I had the opportunity to drive the Prius Prime Technology. Toyota also offers the Prius Prime.

The first thing you notice when you step into this car is the enormous 11.6-inch display screen. (The screen is seven inches on the Prius Prime). You can’t miss it. But even at that size, the screen looks like it is just another part of the car, which says a lot about how Toyota designed this vehicle.

Inside, the Prime Technology features integrated satellite radio, 10 speakers, advanced voice recognition and numerous other features. But the star of the show is the screen.

It shows you exactly how the car is performing, where the energy is being produced and how well you are driving.

Our first short trip featured a drive with just the electric motor working to power the car.

It had great response time when you hit the accelerator and never missed a beat keeping up with traffic. Because of the silence due to the electric motor, the cabin can be noisy particularly from the tires.

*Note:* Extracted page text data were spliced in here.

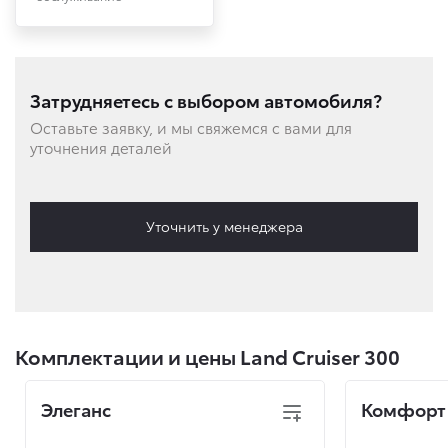
Затрудняетесь с выбором автомобиля?
Оставьте заявку, и мы свяжемся с вами для
уточнения деталей
Уточнить у менеджера
Комплектации и цены Land Cruiser 300
Элеганс
Комфорт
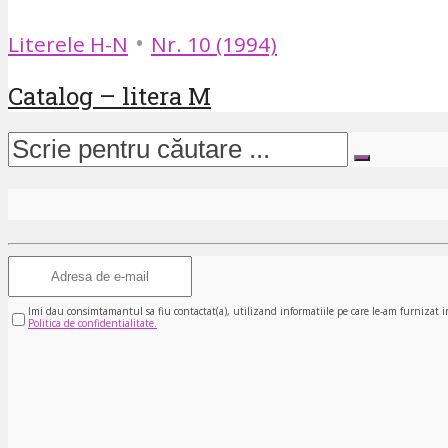
•
Literele H-N
Nr. 10 (1994)
Catalog – litera M
Imi dau consimtamantul sa fiu contactat(a), utilizand informatiile pe care le-am furnizat i
Politica de confidentialitate.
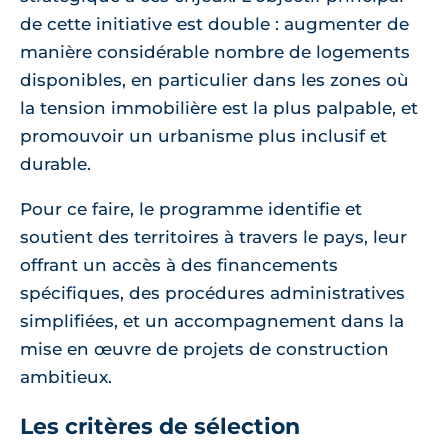
de cette initiative est double : augmenter de
manière considérable nombre de logements
disponibles, en particulier dans les zones où
la tension immobilière est la plus palpable, et
promouvoir un urbanisme plus inclusif et
durable.
Pour ce faire, le programme identifie et
soutient des territoires à travers le pays, leur
offrant un accès à des financements
spécifiques, des procédures administratives
simplifiées, et un accompagnement dans la
mise en œuvre de projets de construction
ambitieux.
Les critères de sélection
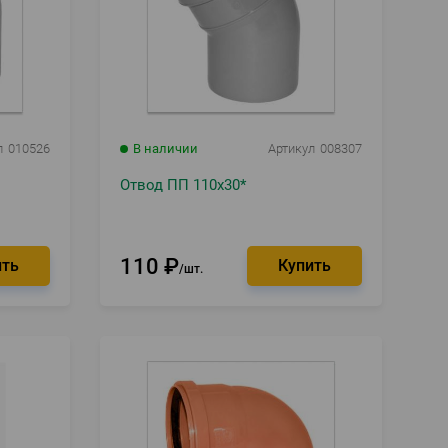
л
010526
В наличии
Артикул
008307
Отвод ПП 110х30*
110
₽
шт.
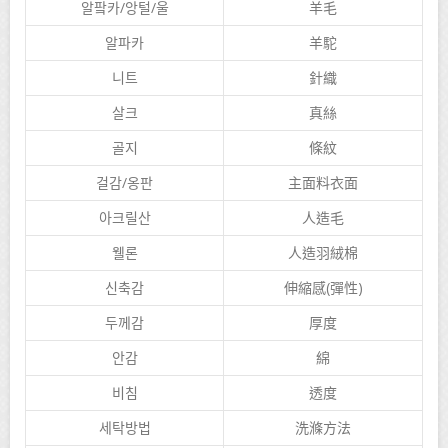
알팤카/앙털/울
羊毛
알파카
羊駝
니트
針織
살크
真絲
골지
條紋
걸감/옹판
主面料衣面
아크릴산
人造毛
웰론
人造羽絨棉
신축감
伸縮感(彈性)
두께감
厚度
안감
綿
비침
透度
세탁방법
洗滌方法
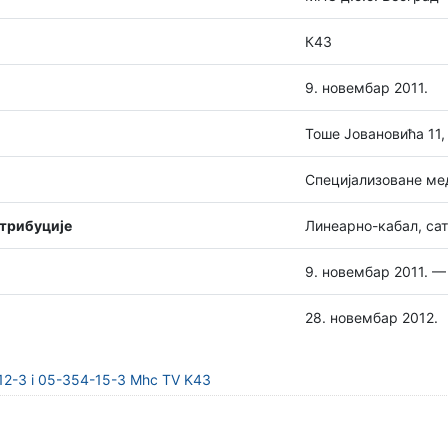
К43
9. новембар 2011.
Тоше Јовановића 11,
Специјализоване ме
стрибуције
Линеарно-кабал, сат
9. новембар 2011. —
28. новембар 2012.
-12-3 i 05-354-15-3 Mhc TV K43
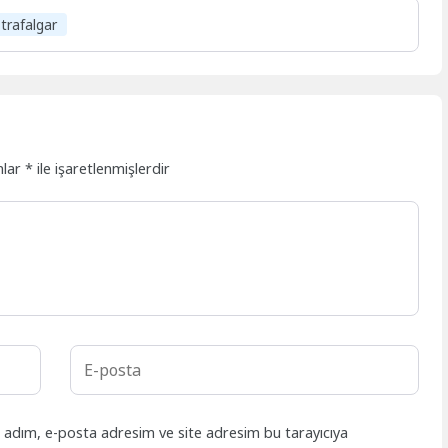
trafalgar
nlar
*
ile işaretlenmişlerdir
n adım, e-posta adresim ve site adresim bu tarayıcıya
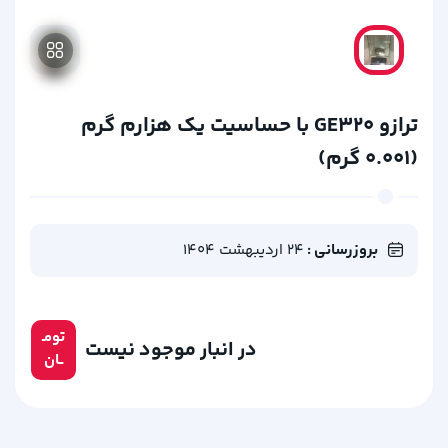
ترازو GE320 با حساسیت یک هزارم گرم
(0.001 گرم)
بروزرسانی :
24 اردیبهشت 1404
تومـ
در انبار موجود نیست
ــان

After using the battery, a longer trip allowed my co-driver and I the chance to see how the gas motor worked.

Needless to say, the car performed admirably. At one point, the screen informed us we were getting 199 mpg (1.4L/100 km).

The Prius handled all the curves going up and down the hills surrounding Los Angeles.

It even kept up with a Mustang GT convertible, the driver and passenger each taking selfies as we waited for some construction.

Only in California.

The Prius comes loaded with a number of standard features including back-up camera, heated leather-wrapped steering wheel, lane departure alert, automatic high beams and dynamic radar cruise control which, when on, keeps a safe distance between you and the car in front of you.

The Prime Technology model adds a few more standard features such as a heads-up display, blind spot monitoring and rain-sensing wipers.

Outside the Prime sits lower than its predecessor, features LED Quad headlamps, a new stylish front grille and a carbon fibre liftgate.

This is one classy looking hybrid.

Charging time is about five hours on a standard outlet (120 volts), two hours with a 240volt outlet.

If our short drive is any indication, Toyota has a winner with its redesigned Prius.